**Сохранённые записи**

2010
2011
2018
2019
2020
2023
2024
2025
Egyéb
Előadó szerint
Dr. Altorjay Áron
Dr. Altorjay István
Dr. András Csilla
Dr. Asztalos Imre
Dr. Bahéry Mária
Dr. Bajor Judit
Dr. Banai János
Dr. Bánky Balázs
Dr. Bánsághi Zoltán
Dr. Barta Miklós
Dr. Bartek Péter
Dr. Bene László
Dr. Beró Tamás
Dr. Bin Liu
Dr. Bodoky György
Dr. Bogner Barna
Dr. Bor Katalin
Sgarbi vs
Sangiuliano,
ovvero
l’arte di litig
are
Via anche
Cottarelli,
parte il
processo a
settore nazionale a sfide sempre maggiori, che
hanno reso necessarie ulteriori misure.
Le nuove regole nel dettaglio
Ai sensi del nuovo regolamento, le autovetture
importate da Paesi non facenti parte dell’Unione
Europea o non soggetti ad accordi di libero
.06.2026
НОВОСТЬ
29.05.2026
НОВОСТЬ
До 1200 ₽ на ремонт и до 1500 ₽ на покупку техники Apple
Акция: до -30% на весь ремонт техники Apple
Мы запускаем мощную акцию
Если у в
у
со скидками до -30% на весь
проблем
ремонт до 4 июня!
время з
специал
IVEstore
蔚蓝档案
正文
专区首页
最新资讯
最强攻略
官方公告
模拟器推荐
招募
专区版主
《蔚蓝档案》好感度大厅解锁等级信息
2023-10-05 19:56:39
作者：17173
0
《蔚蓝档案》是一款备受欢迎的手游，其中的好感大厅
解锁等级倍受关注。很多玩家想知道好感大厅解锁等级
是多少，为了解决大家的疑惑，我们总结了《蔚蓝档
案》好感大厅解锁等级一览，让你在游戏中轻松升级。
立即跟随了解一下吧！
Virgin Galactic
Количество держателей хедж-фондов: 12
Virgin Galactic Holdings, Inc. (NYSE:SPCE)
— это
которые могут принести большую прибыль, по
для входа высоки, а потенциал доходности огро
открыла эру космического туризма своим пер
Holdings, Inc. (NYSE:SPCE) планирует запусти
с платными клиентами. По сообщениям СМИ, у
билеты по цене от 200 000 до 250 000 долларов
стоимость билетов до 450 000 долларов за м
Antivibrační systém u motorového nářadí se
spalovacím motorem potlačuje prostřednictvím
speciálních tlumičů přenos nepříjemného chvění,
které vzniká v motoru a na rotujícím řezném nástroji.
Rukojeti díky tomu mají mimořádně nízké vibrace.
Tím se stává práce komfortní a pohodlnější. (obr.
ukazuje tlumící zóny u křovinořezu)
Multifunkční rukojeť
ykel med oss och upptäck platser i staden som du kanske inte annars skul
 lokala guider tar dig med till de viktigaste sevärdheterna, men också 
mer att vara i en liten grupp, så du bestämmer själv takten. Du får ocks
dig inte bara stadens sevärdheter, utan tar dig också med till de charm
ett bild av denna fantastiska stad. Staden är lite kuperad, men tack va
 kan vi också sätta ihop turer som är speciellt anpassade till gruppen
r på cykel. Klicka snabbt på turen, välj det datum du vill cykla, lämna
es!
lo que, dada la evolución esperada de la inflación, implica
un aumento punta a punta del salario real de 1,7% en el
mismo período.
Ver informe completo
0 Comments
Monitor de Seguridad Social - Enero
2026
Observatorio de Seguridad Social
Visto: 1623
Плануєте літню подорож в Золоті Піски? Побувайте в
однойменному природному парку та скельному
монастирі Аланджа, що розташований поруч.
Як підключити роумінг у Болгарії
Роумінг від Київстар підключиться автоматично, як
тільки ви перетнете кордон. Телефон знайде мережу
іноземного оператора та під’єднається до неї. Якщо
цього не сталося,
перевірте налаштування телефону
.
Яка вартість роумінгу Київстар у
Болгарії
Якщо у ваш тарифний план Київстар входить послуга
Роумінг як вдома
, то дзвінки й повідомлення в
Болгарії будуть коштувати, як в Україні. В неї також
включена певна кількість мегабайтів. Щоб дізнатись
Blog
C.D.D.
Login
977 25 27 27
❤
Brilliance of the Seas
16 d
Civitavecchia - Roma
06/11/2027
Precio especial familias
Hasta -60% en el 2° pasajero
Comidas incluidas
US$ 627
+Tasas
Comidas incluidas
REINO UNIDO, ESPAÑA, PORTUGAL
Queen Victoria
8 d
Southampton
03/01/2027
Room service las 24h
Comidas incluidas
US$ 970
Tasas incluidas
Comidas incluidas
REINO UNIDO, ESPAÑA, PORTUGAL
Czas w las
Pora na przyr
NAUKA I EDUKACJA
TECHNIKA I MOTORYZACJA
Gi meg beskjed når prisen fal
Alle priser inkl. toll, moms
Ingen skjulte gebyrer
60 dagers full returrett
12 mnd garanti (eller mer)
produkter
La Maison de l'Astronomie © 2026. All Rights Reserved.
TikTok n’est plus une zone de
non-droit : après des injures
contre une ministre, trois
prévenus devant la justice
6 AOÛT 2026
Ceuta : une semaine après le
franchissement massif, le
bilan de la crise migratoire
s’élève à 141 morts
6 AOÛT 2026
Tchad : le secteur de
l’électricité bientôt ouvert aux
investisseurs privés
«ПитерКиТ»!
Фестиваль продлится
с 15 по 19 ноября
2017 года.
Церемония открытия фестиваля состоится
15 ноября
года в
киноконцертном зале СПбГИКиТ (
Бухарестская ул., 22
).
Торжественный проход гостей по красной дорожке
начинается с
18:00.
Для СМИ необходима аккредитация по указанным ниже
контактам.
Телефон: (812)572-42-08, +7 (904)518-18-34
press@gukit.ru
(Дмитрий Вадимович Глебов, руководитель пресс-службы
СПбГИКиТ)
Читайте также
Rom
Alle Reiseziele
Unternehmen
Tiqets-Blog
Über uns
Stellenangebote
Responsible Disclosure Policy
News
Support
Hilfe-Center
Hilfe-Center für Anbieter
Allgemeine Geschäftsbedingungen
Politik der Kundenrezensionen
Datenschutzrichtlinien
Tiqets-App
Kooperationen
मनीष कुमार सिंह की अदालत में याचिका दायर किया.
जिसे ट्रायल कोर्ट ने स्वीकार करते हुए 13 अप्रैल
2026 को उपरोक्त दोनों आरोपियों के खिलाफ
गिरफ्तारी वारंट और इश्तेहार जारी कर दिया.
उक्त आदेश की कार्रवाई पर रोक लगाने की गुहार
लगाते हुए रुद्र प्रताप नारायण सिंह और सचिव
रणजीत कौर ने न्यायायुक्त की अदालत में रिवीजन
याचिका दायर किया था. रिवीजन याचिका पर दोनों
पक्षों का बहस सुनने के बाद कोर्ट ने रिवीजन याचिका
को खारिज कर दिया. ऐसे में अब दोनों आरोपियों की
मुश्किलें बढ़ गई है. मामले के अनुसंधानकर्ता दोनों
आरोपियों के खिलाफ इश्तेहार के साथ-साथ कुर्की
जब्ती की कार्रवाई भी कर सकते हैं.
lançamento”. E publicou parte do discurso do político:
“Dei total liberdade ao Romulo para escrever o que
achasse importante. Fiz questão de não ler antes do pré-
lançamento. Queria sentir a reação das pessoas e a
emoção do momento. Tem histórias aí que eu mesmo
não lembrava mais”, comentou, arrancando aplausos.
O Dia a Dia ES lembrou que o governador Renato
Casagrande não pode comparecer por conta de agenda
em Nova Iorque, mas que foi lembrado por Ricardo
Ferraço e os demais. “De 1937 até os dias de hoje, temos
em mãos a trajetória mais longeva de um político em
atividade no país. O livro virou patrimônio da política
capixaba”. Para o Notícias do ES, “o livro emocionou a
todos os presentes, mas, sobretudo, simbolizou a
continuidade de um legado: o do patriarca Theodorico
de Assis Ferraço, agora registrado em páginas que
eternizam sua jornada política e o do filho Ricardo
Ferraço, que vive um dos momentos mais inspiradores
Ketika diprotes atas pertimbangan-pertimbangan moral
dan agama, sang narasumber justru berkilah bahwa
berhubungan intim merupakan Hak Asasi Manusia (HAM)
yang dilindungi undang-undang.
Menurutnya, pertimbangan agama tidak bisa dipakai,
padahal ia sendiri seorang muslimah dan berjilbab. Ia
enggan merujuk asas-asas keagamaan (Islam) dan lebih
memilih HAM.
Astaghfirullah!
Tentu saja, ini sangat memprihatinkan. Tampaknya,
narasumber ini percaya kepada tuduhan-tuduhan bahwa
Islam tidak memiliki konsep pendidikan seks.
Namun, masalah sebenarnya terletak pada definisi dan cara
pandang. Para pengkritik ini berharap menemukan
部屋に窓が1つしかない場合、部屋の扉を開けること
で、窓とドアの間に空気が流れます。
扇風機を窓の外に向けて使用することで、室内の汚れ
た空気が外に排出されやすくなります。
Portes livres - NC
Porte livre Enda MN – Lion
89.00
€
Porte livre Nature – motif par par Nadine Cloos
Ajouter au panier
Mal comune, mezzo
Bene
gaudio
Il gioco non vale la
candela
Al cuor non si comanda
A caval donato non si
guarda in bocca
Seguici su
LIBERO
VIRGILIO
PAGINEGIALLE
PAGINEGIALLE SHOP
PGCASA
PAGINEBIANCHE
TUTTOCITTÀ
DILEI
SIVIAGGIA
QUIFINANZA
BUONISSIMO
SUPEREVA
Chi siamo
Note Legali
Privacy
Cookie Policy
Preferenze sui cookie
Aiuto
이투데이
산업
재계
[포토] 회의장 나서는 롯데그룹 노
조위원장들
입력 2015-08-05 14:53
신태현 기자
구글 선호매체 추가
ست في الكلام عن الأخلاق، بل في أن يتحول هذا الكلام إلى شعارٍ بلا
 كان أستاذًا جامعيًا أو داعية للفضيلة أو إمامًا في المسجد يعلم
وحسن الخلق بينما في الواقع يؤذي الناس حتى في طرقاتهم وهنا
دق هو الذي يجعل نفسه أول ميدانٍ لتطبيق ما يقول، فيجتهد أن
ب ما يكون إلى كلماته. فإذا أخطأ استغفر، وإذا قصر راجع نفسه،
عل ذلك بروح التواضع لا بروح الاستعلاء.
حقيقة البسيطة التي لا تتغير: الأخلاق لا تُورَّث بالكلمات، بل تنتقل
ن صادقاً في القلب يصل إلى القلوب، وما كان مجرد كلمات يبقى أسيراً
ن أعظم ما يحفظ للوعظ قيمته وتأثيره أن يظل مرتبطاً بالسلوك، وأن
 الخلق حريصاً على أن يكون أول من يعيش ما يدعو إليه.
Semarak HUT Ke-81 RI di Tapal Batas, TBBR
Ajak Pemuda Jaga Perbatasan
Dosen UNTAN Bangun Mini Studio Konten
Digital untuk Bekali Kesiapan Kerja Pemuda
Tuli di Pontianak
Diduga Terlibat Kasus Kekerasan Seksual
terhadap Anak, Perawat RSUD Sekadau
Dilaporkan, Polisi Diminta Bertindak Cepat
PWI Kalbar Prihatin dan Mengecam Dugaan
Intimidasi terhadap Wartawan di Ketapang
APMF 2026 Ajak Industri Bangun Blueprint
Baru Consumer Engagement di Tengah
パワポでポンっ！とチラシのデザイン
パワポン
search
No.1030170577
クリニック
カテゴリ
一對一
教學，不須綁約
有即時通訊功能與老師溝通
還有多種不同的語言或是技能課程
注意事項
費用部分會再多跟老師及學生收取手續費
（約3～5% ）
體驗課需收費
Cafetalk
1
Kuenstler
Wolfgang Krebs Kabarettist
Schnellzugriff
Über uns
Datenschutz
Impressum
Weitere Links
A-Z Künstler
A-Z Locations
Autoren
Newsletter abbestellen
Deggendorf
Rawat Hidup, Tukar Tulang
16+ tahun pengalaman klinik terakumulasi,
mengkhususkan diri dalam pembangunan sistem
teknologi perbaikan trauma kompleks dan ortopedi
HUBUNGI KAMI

**Описание задания**
Воспроизведите без изменений записи с самой первой строки до строки, содержащей «которые могут принести большую прибыль, по», включительно.

**Результат задания**
2010
2011
2018
2019
2020
2023
2024
2025
Egyéb
Előadó szerint
Dr. Altorjay Áron
Dr. Altorjay István
Dr. András Csilla
Dr. Asztalos Imre
Dr. Bahéry Mária
Dr. Bajor Judit
Dr. Banai János
Dr. Bánky Balázs
Dr. Bánsághi Zoltán
Dr. Barta Miklós
Dr. Bartek Péter
Dr. Bene László
Dr. Beró Tamás
Dr. Bin Liu
Dr. Bodoky György
Dr. Bogner Barna
Dr. Bor Katalin
Sgarbi vs
Sangiuliano,
ovvero
l’arte di litig
are
Via anche
Cottarelli,
parte il
processo a
settore nazionale a sfide sempre maggiori, che
hanno reso necessarie ulteriori misure.
Le nuove regole nel dettaglio
Ai sensi del nuovo regolamento, le autovetture
importate da Paesi non facenti parte dell’Unione
Europea o non soggetti ad accordi di libero
.06.2026
НОВОСТЬ
29.05.2026
НОВОСТЬ
До 1200 ₽ на ремонт и до 1500 ₽ на покупку техники Apple
Акция: до -30% на весь ремонт техники Apple
Мы запускаем мощную акцию
Если у в
у
со скидками до -30% на весь
проблем
ремонт до 4 июня!
время з
специал
IVEstore
蔚蓝档案
正文
专区首页
最新资讯
最强攻略
官方公告
模拟器推荐
招募
专区版主
《蔚蓝档案》好感度大厅解锁等级信息
2023-10-05 19:56:39
作者：17173
0
《蔚蓝档案》是一款备受欢迎的手游，其中的好感大厅
解锁等级倍受关注。很多玩家想知道好感大厅解锁等级
是多少，为了解决大家的疑惑，我们总结了《蔚蓝档
案》好感大厅解锁等级一览，让你在游戏中轻松升级。
立即跟随了解一下吧！
Virgin Galactic
Количество держателей хедж-фондов: 12
Virgin Galactic Holdings, Inc. (NYSE:SPCE)
— это
которые могут принести большую прибыль, по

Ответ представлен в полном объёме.